House Majority Whip Kevin McCarthy to President Obama: the old stale ideas, more of the same, is not the solution

 Rep. Kevin McCarthy, R-Bakersfield, gives us his weekly view from Capitol Hill. In his words:

"Last week, the President gave his State of the Union Address.  The only proposals offered in the State of the Union address seem to be the same old stale ideas that will only lead to more taxes and more borrowing.  The President’s claim, that none of his proposals 'should increase our deficit by a single dime,' is hardly believable.  Especially since, under this Administration, the national debt has increased by 58.6 trillion dimes.  Let’s look at the facts since the President was first inaugurated in 2009:

·         The number of long-term unemployed Americans swelled from 2.7 million Americans to 4.8 million;

·         89.5 million people are no longer in the labor force;

·         The national debt has risen from $10.6 trillion to $16.4 trillion;

·         Gas prices have skyrocketed from an average of $1.85 per gallon to $3.60 at the pump;

·         Oil production on Federal lands and waters has declined by 14% since last year;

·         27% of student loan borrowers have past due balances.
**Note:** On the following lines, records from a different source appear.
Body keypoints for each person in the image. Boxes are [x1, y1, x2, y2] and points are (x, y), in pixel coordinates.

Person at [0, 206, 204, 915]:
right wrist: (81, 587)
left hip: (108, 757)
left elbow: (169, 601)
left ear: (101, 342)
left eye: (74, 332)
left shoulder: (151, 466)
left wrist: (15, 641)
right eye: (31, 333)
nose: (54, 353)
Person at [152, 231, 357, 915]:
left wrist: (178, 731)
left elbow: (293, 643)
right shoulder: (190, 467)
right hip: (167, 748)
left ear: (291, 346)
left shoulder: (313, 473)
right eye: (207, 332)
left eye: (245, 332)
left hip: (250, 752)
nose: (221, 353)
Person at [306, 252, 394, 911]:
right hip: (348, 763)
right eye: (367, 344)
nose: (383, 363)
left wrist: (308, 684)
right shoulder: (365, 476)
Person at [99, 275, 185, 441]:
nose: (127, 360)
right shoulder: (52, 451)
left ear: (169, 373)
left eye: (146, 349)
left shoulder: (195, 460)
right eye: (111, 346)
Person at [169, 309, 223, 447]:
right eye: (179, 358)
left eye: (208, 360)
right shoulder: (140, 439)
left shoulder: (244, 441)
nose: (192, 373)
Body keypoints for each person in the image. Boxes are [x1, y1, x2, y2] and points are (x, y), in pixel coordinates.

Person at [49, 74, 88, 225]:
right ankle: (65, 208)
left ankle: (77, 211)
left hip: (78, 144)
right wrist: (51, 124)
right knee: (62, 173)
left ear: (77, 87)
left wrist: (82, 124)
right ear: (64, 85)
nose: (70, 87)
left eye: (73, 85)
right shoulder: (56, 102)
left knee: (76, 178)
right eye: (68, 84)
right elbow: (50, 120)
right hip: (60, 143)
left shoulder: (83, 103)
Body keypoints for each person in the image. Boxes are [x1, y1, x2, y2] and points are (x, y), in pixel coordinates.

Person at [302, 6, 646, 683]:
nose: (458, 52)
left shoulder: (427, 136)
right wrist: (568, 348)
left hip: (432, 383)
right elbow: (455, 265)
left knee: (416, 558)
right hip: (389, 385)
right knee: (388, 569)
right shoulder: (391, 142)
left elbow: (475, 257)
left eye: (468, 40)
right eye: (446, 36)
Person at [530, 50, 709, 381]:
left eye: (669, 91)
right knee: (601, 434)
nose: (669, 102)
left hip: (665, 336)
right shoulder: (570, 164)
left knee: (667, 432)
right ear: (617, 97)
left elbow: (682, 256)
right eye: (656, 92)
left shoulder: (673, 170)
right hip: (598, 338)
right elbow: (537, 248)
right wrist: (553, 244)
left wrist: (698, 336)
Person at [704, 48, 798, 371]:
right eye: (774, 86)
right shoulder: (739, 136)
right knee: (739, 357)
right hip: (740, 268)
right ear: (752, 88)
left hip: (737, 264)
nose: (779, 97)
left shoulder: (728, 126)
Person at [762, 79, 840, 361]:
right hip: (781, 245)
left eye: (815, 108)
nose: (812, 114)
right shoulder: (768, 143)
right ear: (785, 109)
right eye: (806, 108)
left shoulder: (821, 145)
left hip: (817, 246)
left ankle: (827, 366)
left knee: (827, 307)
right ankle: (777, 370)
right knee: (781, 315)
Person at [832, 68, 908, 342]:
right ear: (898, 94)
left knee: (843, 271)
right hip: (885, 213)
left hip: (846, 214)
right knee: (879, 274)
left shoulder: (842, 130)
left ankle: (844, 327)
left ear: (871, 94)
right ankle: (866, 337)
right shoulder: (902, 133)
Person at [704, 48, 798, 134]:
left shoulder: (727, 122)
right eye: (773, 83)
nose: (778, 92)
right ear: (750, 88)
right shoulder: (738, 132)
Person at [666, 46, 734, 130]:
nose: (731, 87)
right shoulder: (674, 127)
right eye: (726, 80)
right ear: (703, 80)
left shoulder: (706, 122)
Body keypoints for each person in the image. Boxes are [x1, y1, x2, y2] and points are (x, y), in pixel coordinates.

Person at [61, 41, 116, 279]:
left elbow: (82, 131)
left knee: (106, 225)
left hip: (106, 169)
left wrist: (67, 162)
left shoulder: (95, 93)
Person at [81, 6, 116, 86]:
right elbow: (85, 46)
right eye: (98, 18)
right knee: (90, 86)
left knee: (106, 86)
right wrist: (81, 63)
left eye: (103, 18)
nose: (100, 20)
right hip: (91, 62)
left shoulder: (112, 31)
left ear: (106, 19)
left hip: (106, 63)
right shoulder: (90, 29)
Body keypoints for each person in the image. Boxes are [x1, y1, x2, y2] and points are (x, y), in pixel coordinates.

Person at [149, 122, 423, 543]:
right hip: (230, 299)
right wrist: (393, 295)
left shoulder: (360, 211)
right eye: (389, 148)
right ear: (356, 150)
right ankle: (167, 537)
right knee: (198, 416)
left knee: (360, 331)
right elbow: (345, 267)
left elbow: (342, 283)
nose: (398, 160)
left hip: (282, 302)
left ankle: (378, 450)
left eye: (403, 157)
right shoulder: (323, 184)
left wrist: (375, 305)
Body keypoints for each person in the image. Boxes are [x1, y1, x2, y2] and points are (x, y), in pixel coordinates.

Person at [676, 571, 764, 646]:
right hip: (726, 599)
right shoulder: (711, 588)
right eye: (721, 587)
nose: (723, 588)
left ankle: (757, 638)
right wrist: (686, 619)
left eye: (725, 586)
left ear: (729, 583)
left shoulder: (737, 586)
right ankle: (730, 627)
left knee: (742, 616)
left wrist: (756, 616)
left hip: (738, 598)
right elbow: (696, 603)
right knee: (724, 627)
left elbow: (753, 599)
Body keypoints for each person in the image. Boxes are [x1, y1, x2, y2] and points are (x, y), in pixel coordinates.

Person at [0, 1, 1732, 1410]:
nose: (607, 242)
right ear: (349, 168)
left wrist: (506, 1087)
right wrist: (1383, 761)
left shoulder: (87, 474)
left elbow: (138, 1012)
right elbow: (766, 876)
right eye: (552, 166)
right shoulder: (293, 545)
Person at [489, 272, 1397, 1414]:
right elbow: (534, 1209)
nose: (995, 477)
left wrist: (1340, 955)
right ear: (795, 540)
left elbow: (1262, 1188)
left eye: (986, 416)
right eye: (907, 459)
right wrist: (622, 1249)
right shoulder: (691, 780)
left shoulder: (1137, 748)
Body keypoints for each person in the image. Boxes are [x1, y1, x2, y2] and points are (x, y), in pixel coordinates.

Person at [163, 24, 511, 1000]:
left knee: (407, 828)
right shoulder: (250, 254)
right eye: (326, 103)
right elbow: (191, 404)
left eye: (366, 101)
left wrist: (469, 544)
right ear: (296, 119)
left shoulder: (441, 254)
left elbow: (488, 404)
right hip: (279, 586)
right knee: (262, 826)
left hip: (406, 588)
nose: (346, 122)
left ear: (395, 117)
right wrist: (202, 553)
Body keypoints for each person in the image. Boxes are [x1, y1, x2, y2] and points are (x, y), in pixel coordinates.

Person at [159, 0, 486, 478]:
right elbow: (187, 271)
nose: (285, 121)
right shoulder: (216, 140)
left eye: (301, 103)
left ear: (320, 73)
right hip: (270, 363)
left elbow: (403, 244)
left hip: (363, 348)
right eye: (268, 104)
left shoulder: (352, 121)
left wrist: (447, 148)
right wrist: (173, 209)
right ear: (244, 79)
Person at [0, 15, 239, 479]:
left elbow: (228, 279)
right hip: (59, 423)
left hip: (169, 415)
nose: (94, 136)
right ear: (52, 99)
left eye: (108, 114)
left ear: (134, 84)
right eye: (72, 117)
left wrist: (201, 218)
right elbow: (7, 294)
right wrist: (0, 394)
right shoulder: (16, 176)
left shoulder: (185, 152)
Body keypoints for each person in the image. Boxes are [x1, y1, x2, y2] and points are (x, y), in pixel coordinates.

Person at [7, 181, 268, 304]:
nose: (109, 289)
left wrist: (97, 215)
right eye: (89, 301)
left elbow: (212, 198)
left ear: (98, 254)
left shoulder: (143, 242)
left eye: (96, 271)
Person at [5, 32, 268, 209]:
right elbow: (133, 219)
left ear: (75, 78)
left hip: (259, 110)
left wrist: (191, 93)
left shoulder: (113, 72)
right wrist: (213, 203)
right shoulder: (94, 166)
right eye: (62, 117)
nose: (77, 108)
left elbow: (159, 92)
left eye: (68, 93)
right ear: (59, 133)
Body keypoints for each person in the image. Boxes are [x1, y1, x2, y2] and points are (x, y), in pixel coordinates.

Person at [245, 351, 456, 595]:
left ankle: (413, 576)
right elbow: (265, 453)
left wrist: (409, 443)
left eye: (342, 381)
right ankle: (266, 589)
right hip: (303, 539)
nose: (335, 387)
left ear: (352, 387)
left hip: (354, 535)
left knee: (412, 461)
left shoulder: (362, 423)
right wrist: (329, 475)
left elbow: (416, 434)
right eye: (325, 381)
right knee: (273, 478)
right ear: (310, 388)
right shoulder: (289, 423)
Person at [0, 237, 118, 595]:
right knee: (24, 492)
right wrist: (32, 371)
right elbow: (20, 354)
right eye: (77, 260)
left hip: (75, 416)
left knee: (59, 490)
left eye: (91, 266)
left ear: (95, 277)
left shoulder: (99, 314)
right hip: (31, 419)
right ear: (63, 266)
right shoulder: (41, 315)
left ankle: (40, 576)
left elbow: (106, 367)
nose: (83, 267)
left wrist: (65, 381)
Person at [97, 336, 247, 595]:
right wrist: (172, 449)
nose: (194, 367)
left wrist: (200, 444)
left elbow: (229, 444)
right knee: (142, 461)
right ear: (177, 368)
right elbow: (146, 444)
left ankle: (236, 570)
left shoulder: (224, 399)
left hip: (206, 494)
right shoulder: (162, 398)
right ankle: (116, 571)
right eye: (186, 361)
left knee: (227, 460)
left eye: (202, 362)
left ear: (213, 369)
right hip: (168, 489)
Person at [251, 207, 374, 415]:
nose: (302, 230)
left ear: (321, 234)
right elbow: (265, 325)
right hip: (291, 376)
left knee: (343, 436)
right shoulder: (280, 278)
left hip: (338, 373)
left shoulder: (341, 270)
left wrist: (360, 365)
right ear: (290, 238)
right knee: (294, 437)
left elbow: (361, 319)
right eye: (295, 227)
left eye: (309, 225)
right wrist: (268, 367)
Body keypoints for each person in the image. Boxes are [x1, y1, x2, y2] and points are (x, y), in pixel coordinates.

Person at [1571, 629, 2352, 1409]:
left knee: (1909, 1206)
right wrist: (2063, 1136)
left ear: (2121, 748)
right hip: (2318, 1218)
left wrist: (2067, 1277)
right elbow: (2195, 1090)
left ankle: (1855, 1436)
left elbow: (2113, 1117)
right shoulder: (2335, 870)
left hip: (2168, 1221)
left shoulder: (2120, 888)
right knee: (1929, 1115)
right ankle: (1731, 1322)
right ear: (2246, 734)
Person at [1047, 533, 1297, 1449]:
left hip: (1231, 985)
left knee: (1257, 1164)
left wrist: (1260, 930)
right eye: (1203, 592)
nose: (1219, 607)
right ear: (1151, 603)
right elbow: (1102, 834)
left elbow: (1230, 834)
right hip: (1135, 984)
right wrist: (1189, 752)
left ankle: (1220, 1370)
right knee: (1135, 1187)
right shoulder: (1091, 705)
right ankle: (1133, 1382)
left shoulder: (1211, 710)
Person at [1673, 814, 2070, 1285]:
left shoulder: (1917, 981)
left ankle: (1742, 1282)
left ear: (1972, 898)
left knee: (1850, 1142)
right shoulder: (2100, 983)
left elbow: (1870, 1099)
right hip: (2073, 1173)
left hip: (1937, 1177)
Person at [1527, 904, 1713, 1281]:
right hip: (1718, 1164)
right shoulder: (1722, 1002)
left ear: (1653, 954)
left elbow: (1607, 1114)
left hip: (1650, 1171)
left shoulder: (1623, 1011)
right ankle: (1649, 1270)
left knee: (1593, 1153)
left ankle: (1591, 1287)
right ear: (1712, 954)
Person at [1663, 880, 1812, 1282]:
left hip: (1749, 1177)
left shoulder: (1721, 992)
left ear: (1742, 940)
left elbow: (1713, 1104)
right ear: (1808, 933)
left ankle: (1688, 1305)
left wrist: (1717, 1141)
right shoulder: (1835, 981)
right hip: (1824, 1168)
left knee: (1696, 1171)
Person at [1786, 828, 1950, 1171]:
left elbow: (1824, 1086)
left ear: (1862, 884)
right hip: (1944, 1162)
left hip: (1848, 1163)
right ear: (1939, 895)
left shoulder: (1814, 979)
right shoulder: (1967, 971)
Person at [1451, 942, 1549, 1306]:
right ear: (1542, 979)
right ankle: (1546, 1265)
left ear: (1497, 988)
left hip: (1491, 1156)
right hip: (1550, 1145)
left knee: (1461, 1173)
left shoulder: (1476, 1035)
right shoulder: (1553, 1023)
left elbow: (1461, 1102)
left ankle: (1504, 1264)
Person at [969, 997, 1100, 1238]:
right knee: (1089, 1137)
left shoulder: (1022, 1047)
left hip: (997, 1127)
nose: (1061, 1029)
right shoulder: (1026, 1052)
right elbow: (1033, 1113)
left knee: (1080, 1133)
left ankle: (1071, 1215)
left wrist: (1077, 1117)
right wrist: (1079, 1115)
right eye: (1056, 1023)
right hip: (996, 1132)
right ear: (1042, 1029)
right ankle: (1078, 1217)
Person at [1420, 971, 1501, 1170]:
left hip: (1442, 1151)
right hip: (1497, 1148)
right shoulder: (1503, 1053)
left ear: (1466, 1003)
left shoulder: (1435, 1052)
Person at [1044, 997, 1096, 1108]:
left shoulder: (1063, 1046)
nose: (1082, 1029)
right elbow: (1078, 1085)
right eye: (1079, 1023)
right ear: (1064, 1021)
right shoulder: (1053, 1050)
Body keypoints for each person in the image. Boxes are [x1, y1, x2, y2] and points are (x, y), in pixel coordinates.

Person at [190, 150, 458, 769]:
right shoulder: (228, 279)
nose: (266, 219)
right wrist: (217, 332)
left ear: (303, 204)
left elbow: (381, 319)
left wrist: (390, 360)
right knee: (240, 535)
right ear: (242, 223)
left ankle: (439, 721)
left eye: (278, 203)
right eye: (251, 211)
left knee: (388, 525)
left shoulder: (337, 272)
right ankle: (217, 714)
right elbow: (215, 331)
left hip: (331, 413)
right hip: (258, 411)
 "What our country needs is a responsible budget that addresses deficit reduction by cutting spending and strengthening the long-term outlook of our nation’s entitlement programs.  The President and the Senate should join the House in submitting a responsible budget so that Congress can pass a budget that will balance and pay down our debt. Washington has a spending problem, and our growing debt burden is threatening to crush the opportunities of future generations.

 "We must also reinvigorate our free enterprise economy.  Families in our community are facing high gas prices, small businesses are struggling with the costs of regulations and complicated rules, and individuals are working more and more hours just to pay their bills. Let’s simplify the tax code so that hardworking Americans keep more of what they earn.  Let’s have small business owners spend their time innovating and creating, not filling out unnecessary paperwork.  Let’s expand domestic energy production by focusing on producing American energy from America in an environmentally respectful way, and in the process creating new jobs for Americans that need them.

 "Mr. President, we have an opportunity to tackle the challenges that face our nation.  More of the same is not the solution.  The time is now to outline real spending cuts which will reduce the debt burden on our children and grandchildren, rein in the regulatory burdens on our local small businesses, and simplify the tax code so that our economy can grow.  Growing up on the east side of Bakersfield, I saw my dad work hard to provide for our family and he even helped me start a small business which helped me pay for college and get a quality education.  These are the opportunities I want to provide to our future generations and the time is now to make that happen.